Where a line holds the word "shoulder", copy that line from the data below.

----

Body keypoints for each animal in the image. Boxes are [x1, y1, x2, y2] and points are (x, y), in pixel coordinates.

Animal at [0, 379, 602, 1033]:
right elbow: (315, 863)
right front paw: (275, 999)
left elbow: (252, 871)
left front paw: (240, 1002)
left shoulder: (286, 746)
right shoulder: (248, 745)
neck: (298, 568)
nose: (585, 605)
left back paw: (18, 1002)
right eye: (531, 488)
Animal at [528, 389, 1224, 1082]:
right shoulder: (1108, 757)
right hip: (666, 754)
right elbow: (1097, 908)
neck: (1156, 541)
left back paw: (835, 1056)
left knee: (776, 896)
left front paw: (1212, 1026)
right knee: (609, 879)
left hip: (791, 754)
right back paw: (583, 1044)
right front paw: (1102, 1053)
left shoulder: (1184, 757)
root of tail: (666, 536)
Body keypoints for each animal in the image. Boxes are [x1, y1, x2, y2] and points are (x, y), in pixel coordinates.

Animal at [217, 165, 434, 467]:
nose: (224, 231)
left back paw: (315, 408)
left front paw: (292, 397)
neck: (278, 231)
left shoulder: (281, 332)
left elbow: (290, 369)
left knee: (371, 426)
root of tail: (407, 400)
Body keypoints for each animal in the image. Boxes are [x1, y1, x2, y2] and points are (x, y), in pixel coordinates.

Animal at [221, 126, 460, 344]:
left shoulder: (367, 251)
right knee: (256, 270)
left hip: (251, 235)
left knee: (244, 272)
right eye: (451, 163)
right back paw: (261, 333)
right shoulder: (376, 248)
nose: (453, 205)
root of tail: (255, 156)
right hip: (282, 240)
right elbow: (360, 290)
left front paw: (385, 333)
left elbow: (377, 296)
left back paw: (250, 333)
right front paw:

----

- Written solution
left shoulder: (286, 746)
right shoulder: (248, 745)
right shoulder: (1108, 757)
left shoulder: (1184, 757)
left shoulder: (281, 332)
left shoulder: (367, 251)
right shoulder: (376, 248)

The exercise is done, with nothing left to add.